Das Amtsgericht hat den Antragsgegner verpflichtet, an den Antragsteller rückständigen Unterhalt in Höhe von insgesamt 5.497,78 Euro zu zahlen. Das Oberlandesgericht hat die auf weiteren Unterhalt gerichtete Beschwerde des Antragstellers zurückgewiesen und - auf die Beschwerde des Antragsgegners - den Antrag vollständig abgewiesen.

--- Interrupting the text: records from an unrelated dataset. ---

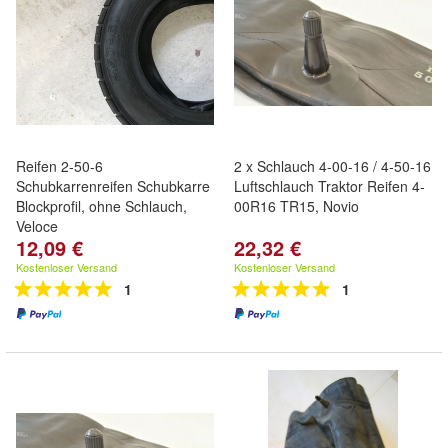
Reifen 2-50-6
2 x Schlauch 4-00-16 / 4-50-16
Schubkarrenreifen Schubkarre
Luftschlauch Traktor Reifen 4-
Blockprofil, ohne Schlauch,
00R16 TR15, Novio
Veloce
12,09 €
22,32 €
Kostenloser Versand
Kostenloser Versand
1
1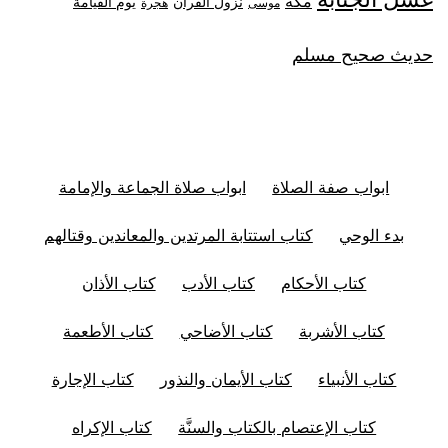
مكة
نزول القران
يوم القيامة
موسى
هجرة
حديث صحيح مسلم
ابواب صفة الصلاة
ابواب صلاة الجماعة والإمامة
بدء الوحي
كتاب استتابة المرتدين والمعاندين وقتالهم
كتاب الأحكام
كتاب الأدب
كتاب الأذان
كتاب الأشربة
كتاب الأضاحي
كتاب الأطعمة
كتاب الأنبياء
كتاب الأيمان والنذور
كتاب الإجارة
كتاب الإعتصام بالكتاب والسنَّة
كتاب الإكراه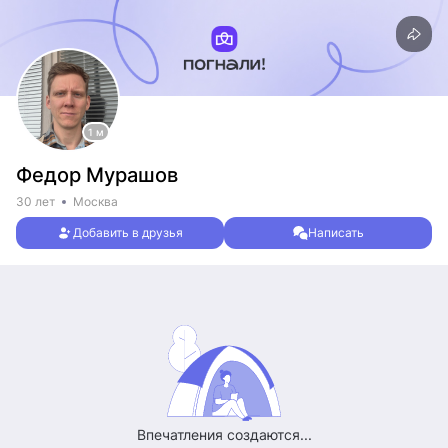
1 м
Федор Мурашов
30 лет
Москва
Добавить в друзья
Написать
Впечатления создаются...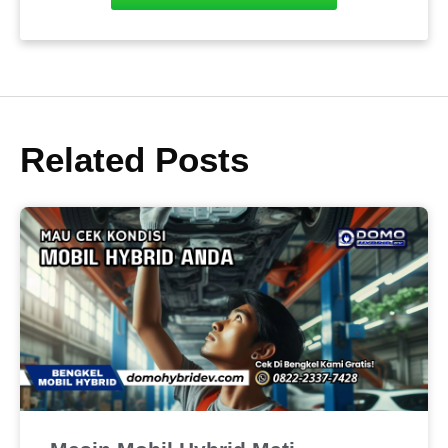
Related Posts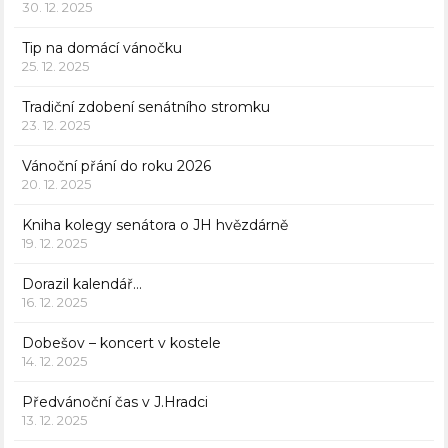
30. 12. 2025
Tip na domácí vánočku
25. 12. 2025
Tradiční zdobení senátního stromku
23. 12. 2025
Vánoční přání do roku 2026
20. 12. 2025
Kniha kolegy senátora o JH hvězdárně
19. 12. 2025
Dorazil kalendář…
16. 12. 2025
Dobešov – koncert v kostele
14. 12. 2025
Předvánoční čas v J.Hradci
13. 12. 2025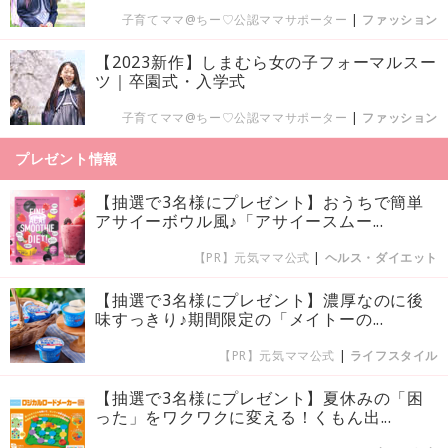
子育てママ@ちー♡公認ママサポーター
|
ファッション
【2023新作】しまむら女の子フォーマルスー
ツ｜卒園式・入学式
子育てママ@ちー♡公認ママサポーター
|
ファッション
プレゼント情報
【抽選で3名様にプレゼント】おうちで簡単
アサイーボウル風♪「アサイースムー...
【PR】元気ママ公式
|
ヘルス・ダイエット
【抽選で3名様にプレゼント】濃厚なのに後
味すっきり♪期間限定の「メイトーの...
【PR】元気ママ公式
|
ライフスタイル
【抽選で3名様にプレゼント】夏休みの「困
った」をワクワクに変える！くもん出...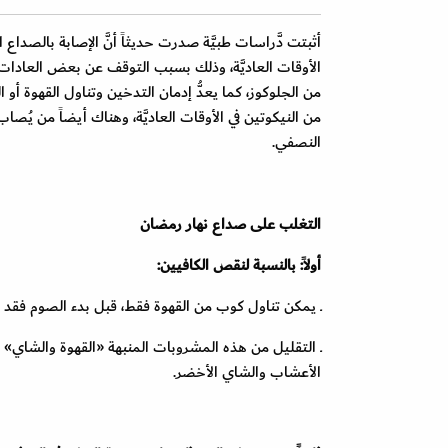
أثبتت دَّراسات طبيَّة صدرت حديثاً أنَّ الإصابة بالصدا
الأوقات العاديَّة، وذلك بسبب التوقف عن بعض العادات ا
من الجلوكوز، كما يعدُّ إدمان التدخين وتناول القهوة أو
من النيكوتين في الأوقات العاديَّة، وهناك أيضاً من ي
النصفي.
التغلب على صداع نهار رمضان
أولاً: بالنسبة لنقص الكافيين:
ـ يمكن تناول كوب من القهوة فقط، قبل بدء الصوم فقد
ـ التقليل من هذه المشروبات المنبهة «القهوة والشاي» وا
الأعشاب والشاي الأخضر.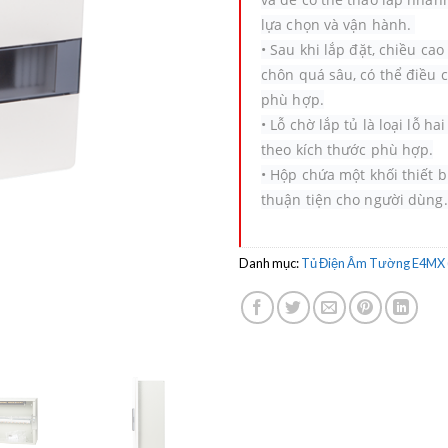
lựa chọn và vận hành.
•
Sau khi lắp đặt, chiều ca
chôn quá sâu, có thể điều c
phù hợp.
•
Lỗ chờ lắp tủ là loại lỗ 
theo kích thước phù hợp.
•
Hộp chứa một khối thiết b
thuận tiện cho người dùng.
Danh mục:
Tủ Điện Âm Tường E4MX (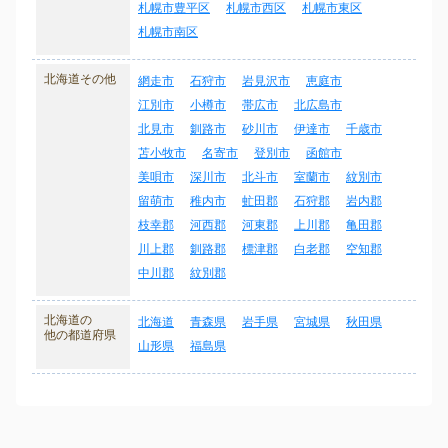
札幌市豊平区
札幌市西区
札幌市東区
札幌市南区
北海道その他
網走市
石狩市
岩見沢市
恵庭市
江別市
小樽市
帯広市
北広島市
北見市
釧路市
砂川市
伊達市
千歳市
苫小牧市
名寄市
登別市
函館市
美唄市
深川市
北斗市
室蘭市
紋別市
留萌市
稚内市
虻田郡
石狩郡
岩内郡
枝幸郡
河西郡
河東郡
上川郡
亀田郡
川上郡
釧路郡
標津郡
白老郡
空知郡
中川郡
紋別郡
北海道の
北海道
青森県
岩手県
宮城県
秋田県
他の都道府県
山形県
福島県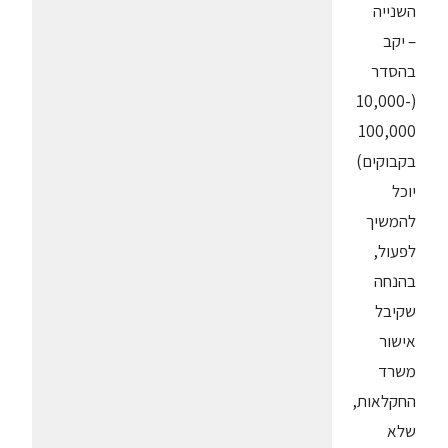
השנייה
– יקב
בהסדר
(10,000-
100,000
בקבוקים)
יוכל
להמשיך
לפעול,
בהנחה
שקיבל
אישור
משרד
החקלאות,
שלא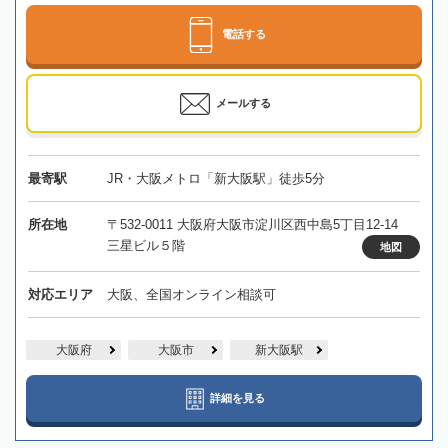
電話する
メールする
最寄駅
JR・大阪メトロ「新大阪駅」徒歩5分
所在地
〒532-0011 大阪府大阪市淀川区西中島5丁目12-14
三星ビル５階
地図
対応エリア
大阪、全国オンライン相談可
大阪府
大阪市
新大阪駅
詳細を見る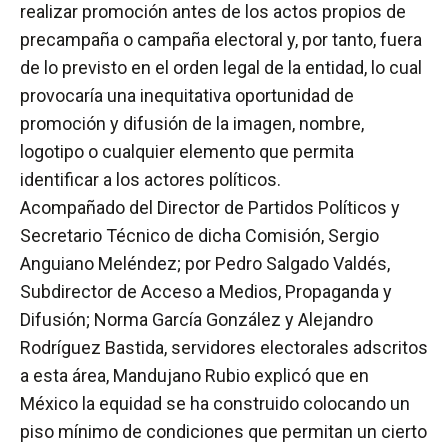
realizar promoción antes de los actos propios de
precampaña o campaña electoral y, por tanto, fuera
de lo previsto en el orden legal de la entidad, lo cual
provocaría una inequitativa oportunidad de
promoción y difusión de la imagen, nombre,
logotipo o cualquier elemento que permita
identificar a los actores políticos.
Acompañado del Director de Partidos Políticos y
Secretario Técnico de dicha Comisión, Sergio
Anguiano Meléndez; por Pedro Salgado Valdés,
Subdirector de Acceso a Medios, Propaganda y
Difusión; Norma García González y Alejandro
Rodríguez Bastida, servidores electorales adscritos
a esta área, Mandujano Rubio explicó que en
México la equidad se ha construido colocando un
piso mínimo de condiciones que permitan un cierto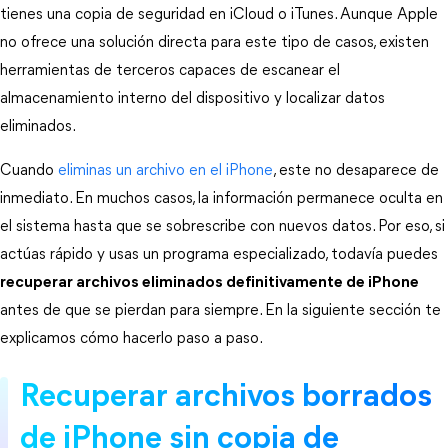
tienes una copia de seguridad en iCloud o iTunes. Aunque Apple 
no ofrece una solución directa para este tipo de casos, existen 
herramientas de terceros capaces de escanear el 
almacenamiento interno del dispositivo y localizar datos 
eliminados.
Cuando 
eliminas un archivo en el iPhone
, este no desaparece de 
inmediato. En muchos casos, la información permanece oculta en 
el sistema hasta que se sobrescribe con nuevos datos. Por eso, si 
actúas rápido y usas un programa especializado, todavía puedes 
recuperar archivos eliminados definitivamente de iPhone
antes de que se pierdan para siempre. En la siguiente sección te 
explicamos cómo hacerlo paso a paso.
Recuperar archivos borrados 
de iPhone sin copia de 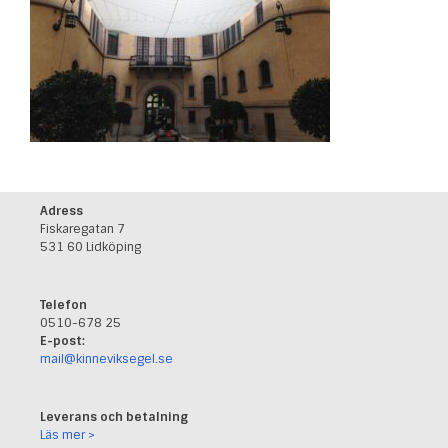
Adress
Fiskaregatan 7
531 60 Lidköping
Telefon
0510-678 25
E-post:
mail@kinneviksegel.se
Leverans och betalning
Läs mer >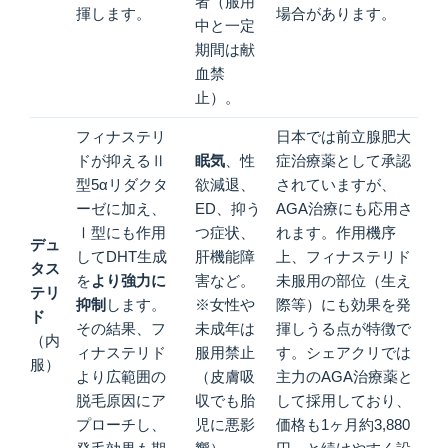
者（服用
揮します。
場合があります。
中と一定
期間は献
血禁
止）。
フィナステリ
日本では前立腺肥大
ドが抑えるⅡ
眠気
、性
症治療薬として承認
型5αリダクタ
欲減退、
されていますが、
ーゼに加え、
ED、抑う
AGA治療にも応用さ
Ⅰ型にも作用
つ症状、
れます。作用機序
デュ
してDHT生成
肝機能障
上、フィナステリド
タス
を
より強力に
害など。
未服用の部位（生え
テリ
抑制
します。
※女性や
際等）にも効果を発
ド
その結果、フ
未成年は
揮しうる点が特徴で
（内
ィナステリド
服用禁止
す。シェアクリでは
服）
より広範囲の
（皮膚吸
主力のAGA治療薬と
脱毛原因にア
収でも胎
して採用しており、
プローチし、
児に悪影
価格も1ヶ月約3,880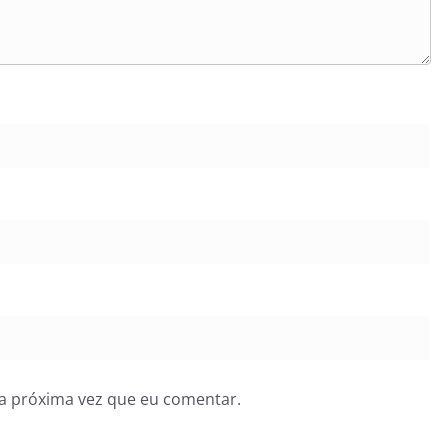
a próxima vez que eu comentar.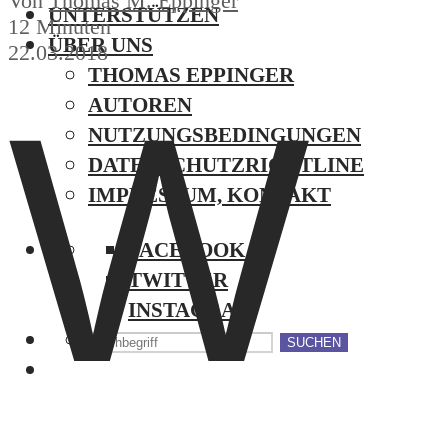
Von
Thomas M. Eppinger
UNTERSTÜTZEN
12 Minuten
ÜBER UNS
22.03.2018
THOMAS EPPINGER
W
AUTOREN
NUTZUNGSBEDINGUNGEN
DATENSCHUTZRICHTLINE
IMPRESSUM, KONTAKT
FACEBOOK
TWITTER
INSTAGRAM
SUCHEN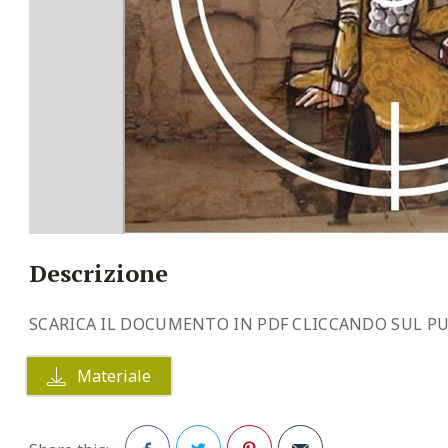
Descrizione
SCARICA IL DOCUMENTO IN PDF CLICCANDO SUL P
Materiale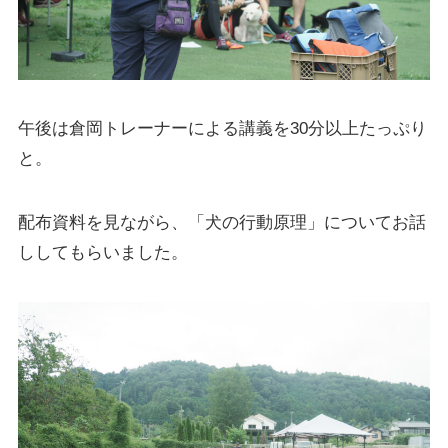
午後は倉岡トレーナーによる講義を30分以上たっぷり
と。
配布資料を見ながら、「犬の行動原理」についてお話
ししてもらいました。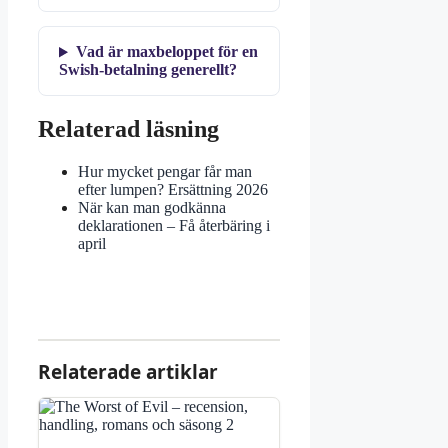
Vad är maxbeloppet för en
Swish-betalning generellt?
Relaterad läsning
Hur mycket pengar får man
efter lumpen? Ersättning 2026
När kan man godkänna
deklarationen – Få återbäring i
april
Relaterade artiklar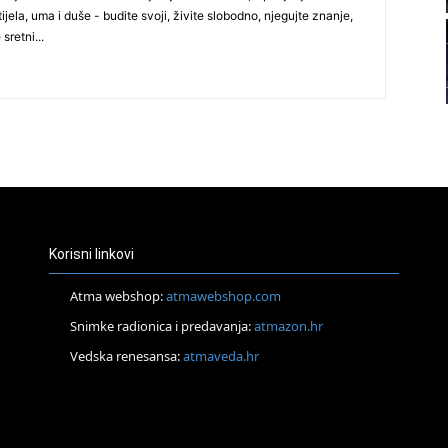
ijela, uma i duše - budite svoji, živite slobodno, njegujte znanje,
22
 sretni...
23
24
Korisni linkovi
25
Atma webshop:
atmawebshop.com
Snimke radionica i predavanja:
atmazon.hr
26
Vedska renesansa:
atmaveda.hr
27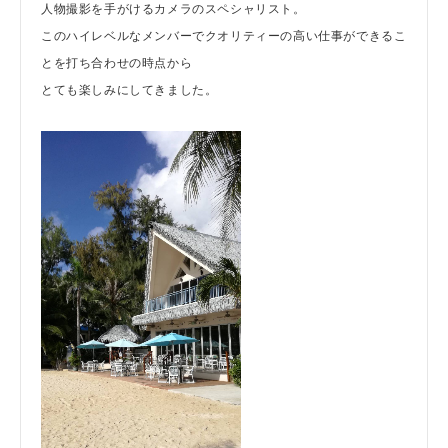
人物撮影を手がけるカメラのスペシャリスト。
このハイレベルなメンバーでクオリティーの高い仕事ができるこ
とを打ち合わせの時点から
とても楽しみにしてきました。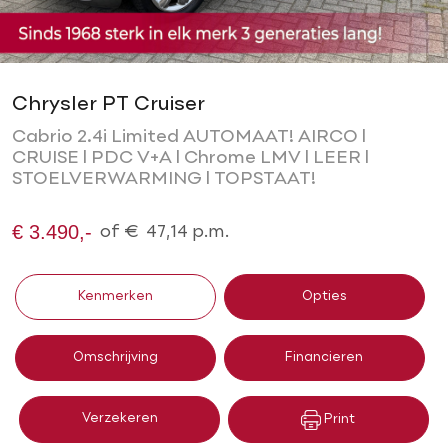
Chrysler PT Cruiser
Cabrio 2.4i Limited AUTOMAAT! AIRCO l
CRUISE l PDC V+A l Chrome LMV l LEER l
STOELVERWARMING l TOPSTAAT!
€ 3.490,-
of
€
47,14
p.m.
Kenmerken
Opties
Omschrijving
Financieren
Verzekeren
Print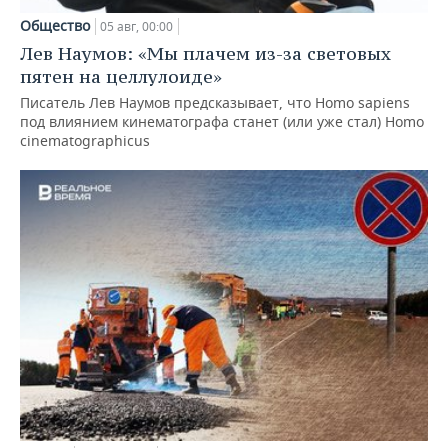
Общество
05 авг, 00:00
Лев Наумов: «Мы плачем из-за световых
пятен на целлулоиде»
Писатель Лев Наумов предсказывает, что Homo sapiens
под влиянием кинематографа станет (или уже стал) Homo
cinematographicus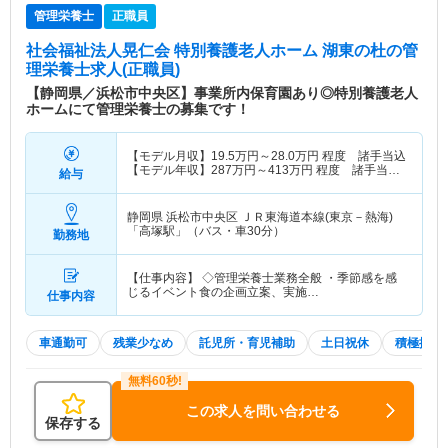
管理栄養士
正職員
社会福祉法人晃仁会 特別養護老人ホーム 湖東の杜
の管
理栄養士求人(正職員)
【静岡県／浜松市中央区】事業所内保育園あり◎特別養護老人
ホームにて管理栄養士の募集です！
【モデル月収】
19.5
万円～
28.0
万円
程度 諸手当込
【モデル年収】
287
万円～
413
万円
程度 諸手当・
給与
賞与込
静岡県 浜松市中央区
ＪＲ東海道本線(東京－熱海)
「高塚駅」（バス・車30分）
勤務地
【仕事内容】 ◇管理栄養士業務全般 ・季節感を感
じるイベント食の企画立案、実施…
仕事内容
車通勤可
残業少なめ
託児所・育児補助
土日祝休
積極採用
この求人を問い合わせる
保存する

Auf die vom Oberlandesgericht zugelassene Rechtsbeschwerde des Antragstellers hat der Bundesgerichtshof den angefochtenen Beschluss aufgehoben und das Verfahren zur erneuten Verhandlung und Entscheidung an das Oberlandesgericht zurückverwiesen.

Das Oberlandesgericht hat auf der Grundlage der Einkünfte und Nutzungsvorteile des Antragsgegners von insgesamt rund 1.460 Euro seine Leistungsfähigkeit verneint, weil der für den Elternunterhalt geltende, ihm zu belassende Selbstbehalt von 1.500 Euro nicht überschritten sei. Diese Ausführungen sind nicht rechtsfehlerfrei, weil schon das Nettoeinkommen nicht fehlerfrei ermittelt wurde. Außerdem betrug der Selbstbehalt im Rahmen des Elternunterhalts für die hier relevante Zeit lediglich 1.400 Euro und wurde erst später zum 1. Januar 2011 auf 1.500 Euro und zum 1. Januar 2013 auf 1.600 Euro erhöht. Allerdings hat das Oberlandesgericht die vom Antragsgegner mit monatlich 67,20 Euro angegebenen Fahrtkosten für Besuche bei seiner Mutter unberücksichtigt gelassen, obwohl der Bundesgerichtshof entschieden hat, dass diese Kosten abzusetzen sind, weil die Besuche einer unterhaltsrechtlich anzuerkennenden sittlichen Verpflichtung entsprechen. Ob auf dieser Grundlage eine Unterhaltspflicht aus dem Einkommen unter Berücksichtigung des Wohnvorteils des Antragsgegners besteht, wird das Oberlandesgericht erneut prüfen müssen.

Von besonderer Bedeutung sind allerdings die weiteren Ausführungen des Bundesgerichtshofs zum Einsatz des Vermögens im Rahmen des Elternunterhalts. Nach ständiger Rechtsprechung des Bundesgerichtshofs muss das unterhaltspflichtige Kind grundsätzlich auch den Stamm seines Vermögens zur Bestreitung des Unterhalts einsetzen. Einschränkungen ergeben sich aber daraus, dass nach dem Gesetz auch die sonstigen Verpflichtungen des Unterhaltsschuldners zu berücksichtigen sind und er seinen eigenen angemessenen Unterhalt nicht zu gefährden braucht. Dem dient auch die eigene Altersvorsorge, die der Unterhaltsschuldner neben der gesetzlichen Rentenversicherung mit weiteren 5 % von seinem Bruttoeinkommen betreiben darf. Entsprechend bleibt dann auch das so gebildete Altersvorsorgevermögen im Rahmen des Elternunterhalts unangreifbar (BGH FamRZ 2006, 1511). Der Bundesgerichtshof hat jetzt entschieden, dass der Wert einer angemessenen selbst genutzten Immobilie bei der Bemessung des Altersvermögens eines auf Elternunterhalt in Anspruch genommenen Unterhaltspflichtigen grundsätzlich unberücksichtigt bleibt, weil ihm eine Verwertung nicht zumutbar ist. Übersteigt das sonstige vorhandene Vermögen ein über die Dauer des Berufslebens mit 5 % vom Bruttoeinkommen geschütztes Altersvorsorgevermögen nicht, kommt eine Unterhaltspflicht aus dem Vermögensstamm nicht in Betracht. Weil das Oberlandesgericht allerdings auch das Altersvorsorgevermögen nicht fehlerfrei berechnet hat, wird es dieses und die Bemessung eines zusätzlich zu belassenden Notgroschens erneut zu prüfen haben.